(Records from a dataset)
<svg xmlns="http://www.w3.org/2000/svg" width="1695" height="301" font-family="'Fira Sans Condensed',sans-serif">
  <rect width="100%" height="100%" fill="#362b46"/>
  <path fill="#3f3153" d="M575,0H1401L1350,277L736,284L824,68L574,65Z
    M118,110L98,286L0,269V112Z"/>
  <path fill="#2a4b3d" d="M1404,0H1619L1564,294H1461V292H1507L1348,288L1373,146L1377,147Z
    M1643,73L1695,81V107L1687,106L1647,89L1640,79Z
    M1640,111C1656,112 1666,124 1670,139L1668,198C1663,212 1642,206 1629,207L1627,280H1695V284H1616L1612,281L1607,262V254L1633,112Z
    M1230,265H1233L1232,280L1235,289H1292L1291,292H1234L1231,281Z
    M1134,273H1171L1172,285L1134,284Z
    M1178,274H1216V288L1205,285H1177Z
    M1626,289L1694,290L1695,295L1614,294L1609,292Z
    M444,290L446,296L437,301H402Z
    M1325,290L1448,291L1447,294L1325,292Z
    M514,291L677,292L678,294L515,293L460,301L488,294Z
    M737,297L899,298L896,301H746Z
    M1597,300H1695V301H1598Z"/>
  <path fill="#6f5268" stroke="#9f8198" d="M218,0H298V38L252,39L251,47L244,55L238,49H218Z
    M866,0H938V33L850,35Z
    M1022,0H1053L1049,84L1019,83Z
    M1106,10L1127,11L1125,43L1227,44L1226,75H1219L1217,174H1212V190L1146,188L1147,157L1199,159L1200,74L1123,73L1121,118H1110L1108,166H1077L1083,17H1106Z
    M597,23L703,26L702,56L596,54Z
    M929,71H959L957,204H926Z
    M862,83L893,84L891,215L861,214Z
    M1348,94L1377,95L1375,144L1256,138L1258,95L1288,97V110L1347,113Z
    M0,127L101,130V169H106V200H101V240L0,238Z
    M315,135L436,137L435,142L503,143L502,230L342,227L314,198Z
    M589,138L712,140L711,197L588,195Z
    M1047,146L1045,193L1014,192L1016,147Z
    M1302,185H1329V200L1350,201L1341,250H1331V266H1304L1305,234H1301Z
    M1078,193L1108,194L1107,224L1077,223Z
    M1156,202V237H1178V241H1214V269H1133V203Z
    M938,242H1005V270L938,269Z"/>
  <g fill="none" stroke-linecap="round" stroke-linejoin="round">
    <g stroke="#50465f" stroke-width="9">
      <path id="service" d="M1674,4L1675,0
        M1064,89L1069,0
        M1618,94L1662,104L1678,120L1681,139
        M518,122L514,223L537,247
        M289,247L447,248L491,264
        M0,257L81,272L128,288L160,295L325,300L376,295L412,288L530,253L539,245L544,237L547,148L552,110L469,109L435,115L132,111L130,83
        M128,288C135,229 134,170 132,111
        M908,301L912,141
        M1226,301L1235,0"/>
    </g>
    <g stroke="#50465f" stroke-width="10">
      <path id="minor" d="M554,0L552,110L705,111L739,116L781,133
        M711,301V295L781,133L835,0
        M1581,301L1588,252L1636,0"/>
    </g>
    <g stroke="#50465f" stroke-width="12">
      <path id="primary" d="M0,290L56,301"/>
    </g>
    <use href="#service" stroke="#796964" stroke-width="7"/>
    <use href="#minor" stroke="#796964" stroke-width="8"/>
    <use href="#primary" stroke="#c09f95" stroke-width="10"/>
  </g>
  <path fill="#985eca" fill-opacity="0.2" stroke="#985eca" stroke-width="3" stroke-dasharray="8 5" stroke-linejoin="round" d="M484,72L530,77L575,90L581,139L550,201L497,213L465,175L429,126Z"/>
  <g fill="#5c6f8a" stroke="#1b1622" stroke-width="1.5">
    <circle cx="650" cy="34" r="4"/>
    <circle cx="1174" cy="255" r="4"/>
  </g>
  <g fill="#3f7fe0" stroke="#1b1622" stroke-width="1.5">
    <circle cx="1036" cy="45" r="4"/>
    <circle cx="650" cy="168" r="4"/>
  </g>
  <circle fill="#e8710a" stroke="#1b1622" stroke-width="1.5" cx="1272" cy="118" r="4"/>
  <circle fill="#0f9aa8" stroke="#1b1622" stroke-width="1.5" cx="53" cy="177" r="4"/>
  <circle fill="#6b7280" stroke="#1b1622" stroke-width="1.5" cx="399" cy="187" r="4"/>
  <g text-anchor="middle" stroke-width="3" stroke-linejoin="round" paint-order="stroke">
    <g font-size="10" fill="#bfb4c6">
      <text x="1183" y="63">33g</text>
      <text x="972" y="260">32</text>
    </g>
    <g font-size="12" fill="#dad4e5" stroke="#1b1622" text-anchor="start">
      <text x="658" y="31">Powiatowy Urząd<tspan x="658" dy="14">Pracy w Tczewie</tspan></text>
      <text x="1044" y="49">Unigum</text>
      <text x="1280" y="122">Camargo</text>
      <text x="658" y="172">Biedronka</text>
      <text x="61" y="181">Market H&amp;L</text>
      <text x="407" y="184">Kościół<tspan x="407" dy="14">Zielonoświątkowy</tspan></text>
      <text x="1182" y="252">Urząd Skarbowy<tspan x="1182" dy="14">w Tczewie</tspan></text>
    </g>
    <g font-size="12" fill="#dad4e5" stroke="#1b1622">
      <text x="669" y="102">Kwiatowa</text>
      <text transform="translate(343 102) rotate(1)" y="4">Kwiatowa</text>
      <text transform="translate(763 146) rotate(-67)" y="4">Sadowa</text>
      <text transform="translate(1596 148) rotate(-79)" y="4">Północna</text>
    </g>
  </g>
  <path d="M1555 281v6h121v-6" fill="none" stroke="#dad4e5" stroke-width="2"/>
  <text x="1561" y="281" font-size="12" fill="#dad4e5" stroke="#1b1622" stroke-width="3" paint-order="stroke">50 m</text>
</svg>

TASK DESCRIPTION — Return each line of the data above verbatim.

RESULT BELOW —
<svg xmlns="http://www.w3.org/2000/svg" width="1695" height="301" font-family="'Fira Sans Condensed',sans-serif">
  <rect width="100%" height="100%" fill="#362b46"/>
  <path fill="#3f3153" d="M575,0H1401L1350,277L736,284L824,68L574,65Z
    M118,110L98,286L0,269V112Z"/>
  <path fill="#2a4b3d" d="M1404,0H1619L1564,294H1461V292H1507L1348,288L1373,146L1377,147Z
    M1643,73L1695,81V107L1687,106L1647,89L1640,79Z
    M1640,111C1656,112 1666,124 1670,139L1668,198C1663,212 1642,206 1629,207L1627,280H1695V284H1616L1612,281L1607,262V254L1633,112Z
    M1230,265H1233L1232,280L1235,289H1292L1291,292H1234L1231,281Z
    M1134,273H1171L1172,285L1134,284Z
    M1178,274H1216V288L1205,285H1177Z
    M1626,289L1694,290L1695,295L1614,294L1609,292Z
    M444,290L446,296L437,301H402Z
    M1325,290L1448,291L1447,294L1325,292Z
    M514,291L677,292L678,294L515,293L460,301L488,294Z
    M737,297L899,298L896,301H746Z
    M1597,300H1695V301H1598Z"/>
  <path fill="#6f5268" stroke="#9f8198" d="M218,0H298V38L252,39L251,47L244,55L238,49H218Z
    M866,0H938V33L850,35Z
    M1022,0H1053L1049,84L1019,83Z
    M1106,10L1127,11L1125,43L1227,44L1226,75H1219L1217,174H1212V190L1146,188L1147,157L1199,159L1200,74L1123,73L1121,118H1110L1108,166H1077L1083,17H1106Z
    M597,23L703,26L702,56L596,54Z
    M929,71H959L957,204H926Z
    M862,83L893,84L891,215L861,214Z
    M1348,94L1377,95L1375,144L1256,138L1258,95L1288,97V110L1347,113Z
    M0,127L101,130V169H106V200H101V240L0,238Z
    M315,135L436,137L435,142L503,143L502,230L342,227L314,198Z
    M589,138L712,140L711,197L588,195Z
    M1047,146L1045,193L1014,192L1016,147Z
    M1302,185H1329V200L1350,201L1341,250H1331V266H1304L1305,234H1301Z
    M1078,193L1108,194L1107,224L1077,223Z
    M1156,202V237H1178V241H1214V269H1133V203Z
    M938,242H1005V270L938,269Z"/>
  <g fill="none" stroke-linecap="round" stroke-linejoin="round">
    <g stroke="#50465f" stroke-width="9">
      <path id="service" d="M1674,4L1675,0
        M1064,89L1069,0
        M1618,94L1662,104L1678,120L1681,139
        M518,122L514,223L537,247
        M289,247L447,248L491,264
        M0,257L81,272L128,288L160,295L325,300L376,295L412,288L530,253L539,245L544,237L547,148L552,110L469,109L435,115L132,111L130,83
        M128,288C135,229 134,170 132,111
        M908,301L912,141
        M1226,301L1235,0"/>
    </g>
    <g stroke="#50465f" stroke-width="10">
      <path id="minor" d="M554,0L552,110L705,111L739,116L781,133
        M711,301V295L781,133L835,0
        M1581,301L1588,252L1636,0"/>
    </g>
    <g stroke="#50465f" stroke-width="12">
      <path id="primary" d="M0,290L56,301"/>
    </g>
    <use href="#service" stroke="#796964" stroke-width="7"/>
    <use href="#minor" stroke="#796964" stroke-width="8"/>
    <use href="#primary" stroke="#c09f95" stroke-width="10"/>
  </g>
  <path fill="#985eca" fill-opacity="0.2" stroke="#985eca" stroke-width="3" stroke-dasharray="8 5" stroke-linejoin="round" d="M484,72L530,77L575,90L581,139L550,201L497,213L465,175L429,126Z"/>
  <g fill="#5c6f8a" stroke="#1b1622" stroke-width="1.5">
    <circle cx="650" cy="34" r="4"/>
    <circle cx="1174" cy="255" r="4"/>
  </g>
  <g fill="#3f7fe0" stroke="#1b1622" stroke-width="1.5">
    <circle cx="1036" cy="45" r="4"/>
    <circle cx="650" cy="168" r="4"/>
  </g>
  <circle fill="#e8710a" stroke="#1b1622" stroke-width="1.5" cx="1272" cy="118" r="4"/>
  <circle fill="#0f9aa8" stroke="#1b1622" stroke-width="1.5" cx="53" cy="177" r="4"/>
  <circle fill="#6b7280" stroke="#1b1622" stroke-width="1.5" cx="399" cy="187" r="4"/>
  <g text-anchor="middle" stroke-width="3" stroke-linejoin="round" paint-order="stroke">
    <g font-size="10" fill="#bfb4c6">
      <text x="1183" y="63">33g</text>
      <text x="972" y="260">32</text>
    </g>
    <g font-size="12" fill="#dad4e5" stroke="#1b1622" text-anchor="start">
      <text x="658" y="31">Powiatowy Urząd<tspan x="658" dy="14">Pracy w Tczewie</tspan></text>
      <text x="1044" y="49">Unigum</text>
      <text x="1280" y="122">Camargo</text>
      <text x="658" y="172">Biedronka</text>
      <text x="61" y="181">Market H&amp;L</text>
      <text x="407" y="184">Kościół<tspan x="407" dy="14">Zielonoświątkowy</tspan></text>
      <text x="1182" y="252">Urząd Skarbowy<tspan x="1182" dy="14">w Tczewie</tspan></text>
    </g>
    <g font-size="12" fill="#dad4e5" stroke="#1b1622">
      <text x="669" y="102">Kwiatowa</text>
      <text transform="translate(343 102) rotate(1)" y="4">Kwiatowa</text>
      <text transform="translate(763 146) rotate(-67)" y="4">Sadowa</text>
      <text transform="translate(1596 148) rotate(-79)" y="4">Północna</text>
    </g>
  </g>
  <path d="M1555 281v6h121v-6" fill="none" stroke="#dad4e5" stroke-width="2"/>
  <text x="1561" y="281" font-size="12" fill="#dad4e5" stroke="#1b1622" stroke-width="3" paint-order="stroke">50 m</text>
</svg>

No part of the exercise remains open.